Converting Court Orders to Structured Web Content

The First Judicial Circuit of Florida had a problem that many courts share: thousands of administrative orders existed as PDF files, accessible only by knowing the exact file name or navigating a legacy document management system. The orders weren't indexed, weren't searchable, and weren't accessible to people using screen readers.

The requirement was to publish them as structured web content — proper HTML with semantic markup, searchable fields, and consistent formatting. The challenge was volume: thousands of existing orders, plus new orders issued regularly.

What information lives in an administrative order

Court administrative orders typically contain a consistent set of fields, even when the formatting varies between order types.
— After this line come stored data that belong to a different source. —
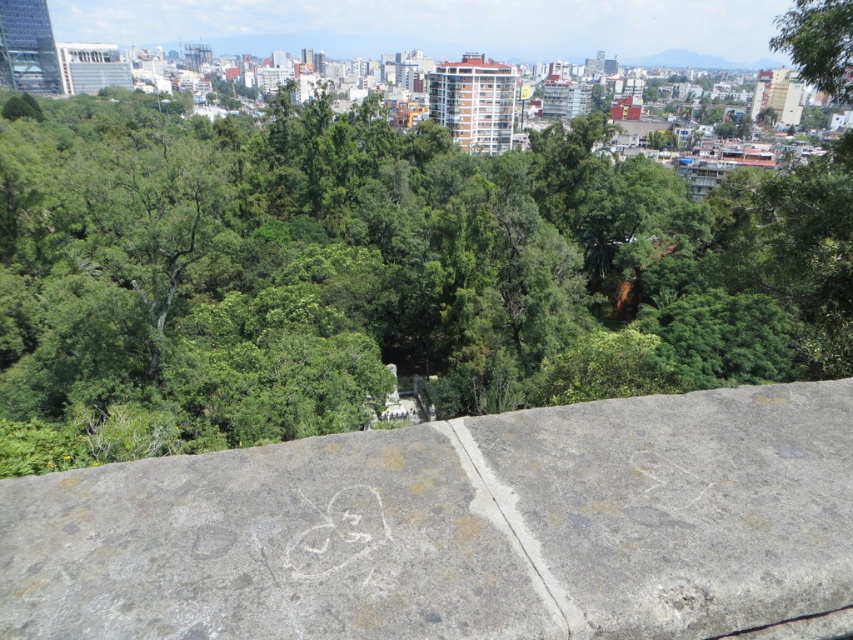
Can you confirm if green leafy tree at center is wider than gray concrete wall at center?

Yes.

Describe the element at coordinates (375, 273) in the screenshot. I see `green leafy tree at center` at that location.

Where is `green leafy tree at center`? green leafy tree at center is located at coordinates (375, 273).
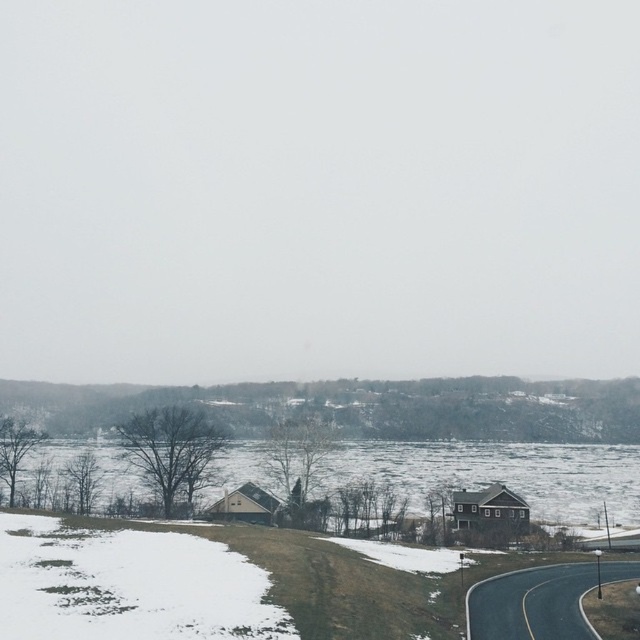
You are standing at the white powdery snow at lower left and want to walk to the snowy grassy hill at center. Which direction should you head?

You should head to the right to reach the snowy grassy hill at center from the white powdery snow at lower left since it is located to the right of it.

Please write a question based on the given information without revealing the coordinates of the snowy grassy hill at center. Use the scene description to frame the question and ensure the object label appears exactly as provided.

The snowy grassy hill at center is located at coordinates point (364, 406).

You are planning to build a small garden between the brown wooden house at center and the snowy grassy hill at center. Which object is wider so that the garden can be placed next to it to maximize space?

The brown wooden house at center is wider than the snowy grassy hill at center, so placing the garden next to the brown wooden house at center would allow for more space.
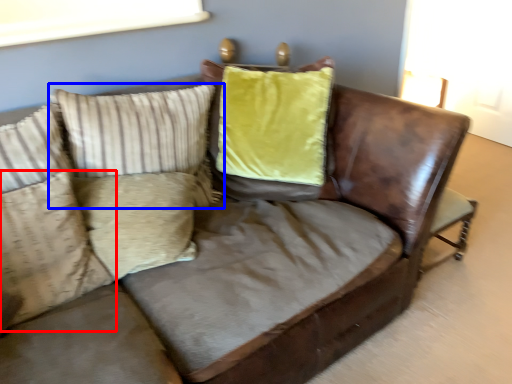
Question: Which point is further to the camera, pillow (highlighted by a red box) or pillow (highlighted by a blue box)?

Choices:
 (A) pillow
 (B) pillow

Answer: (B)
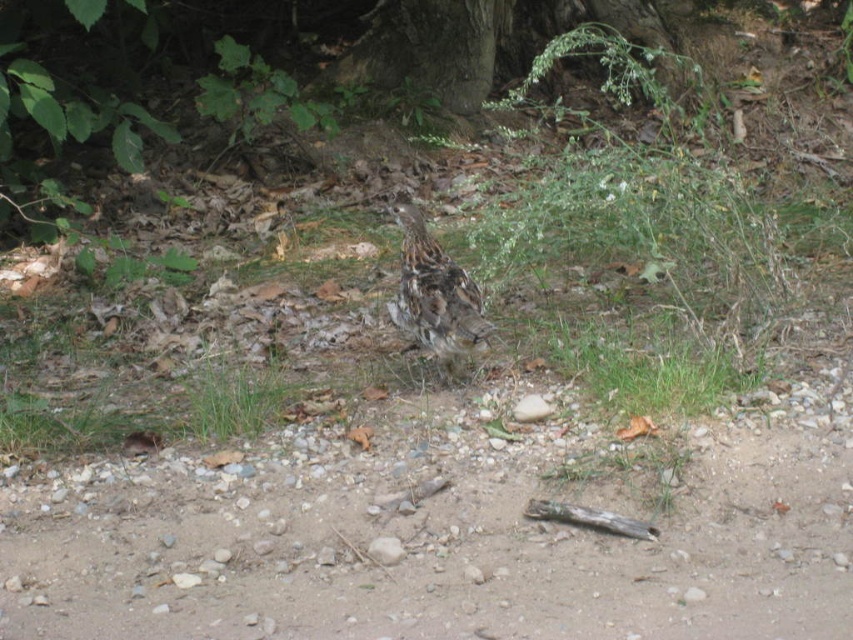
You are a hiker who wants to take a photo of the green soft grass at center and the smooth bark tree at upper center. To ensure both are in frame, should you position yourself to the left or right of the grass?

You should position yourself to the left of the green soft grass at center so that the smooth bark tree at upper center, which is to the right of the grass, can also be captured in the photo.

You are a hiker carrying a backpack with a 3 meter long tent pole. You want to set up camp near the smooth bark tree at upper center. Can you place your tent pole horizontally without it touching the tree?

The smooth bark tree at upper center is 5.72 meters away from the camera. Since the tent pole is only 3 meters long, you can safely place it horizontally near the tree without touching it.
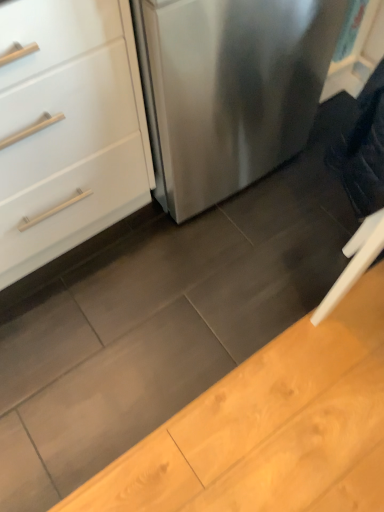
Identify the location of free space in front of stainless steel refrigerator at left. (206, 281).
Case number (or order number), effective date, judge or judicial officer, order type or category, title, the body of the order, and sometimes referenced prior orders.

The formatting is inconsistent across document templates and across time — courts update their templates, different divisions use different formats, and older orders use older conventions. But the underlying data is consistent enough to extract reliably.

Building the extraction template

The extraction template for administrative orders defines each field with specific instructions that account for formatting variation. The effectiveDate field, for example, instructs the AI to look for patterns like "Ordered this [day] of [month], [year]", "Effective [date]", and date strings near the signature block.

For the order type field, the template provides the court's own taxonomy as a list — so the AI classifies each order against the court's actual categories, not its own interpretation.

The body field is configured as rich text, so the AI preserves paragraph structure, numbered lists, and other formatting from the original document as Portable Text blocks.

The review step in context

For court orders, the review step serves two purposes: accuracy verification and classification spot-checking. High-confidence field values — case numbers, dates in standard formats — rarely need human attention. Order type classification and ambiguous date formats are where reviewers focus.

With a well-tuned template, reviewers working through a batch of court orders typically spend 2–3 minutes per document. That's a fraction of the time required for manual entry.

Handling the backlog vs. ongoing volume

The initial migration — thousands of historical orders — runs as a batch. New orders as they're issued run through the same pipeline individually or in small batches.

Because the extraction template is reusable, the ongoing workflow is straightforward: the clerk uploads the signed PDF, Pith extracts and scores, a reviewer approves, and the order publishes to the court's CMS automatically.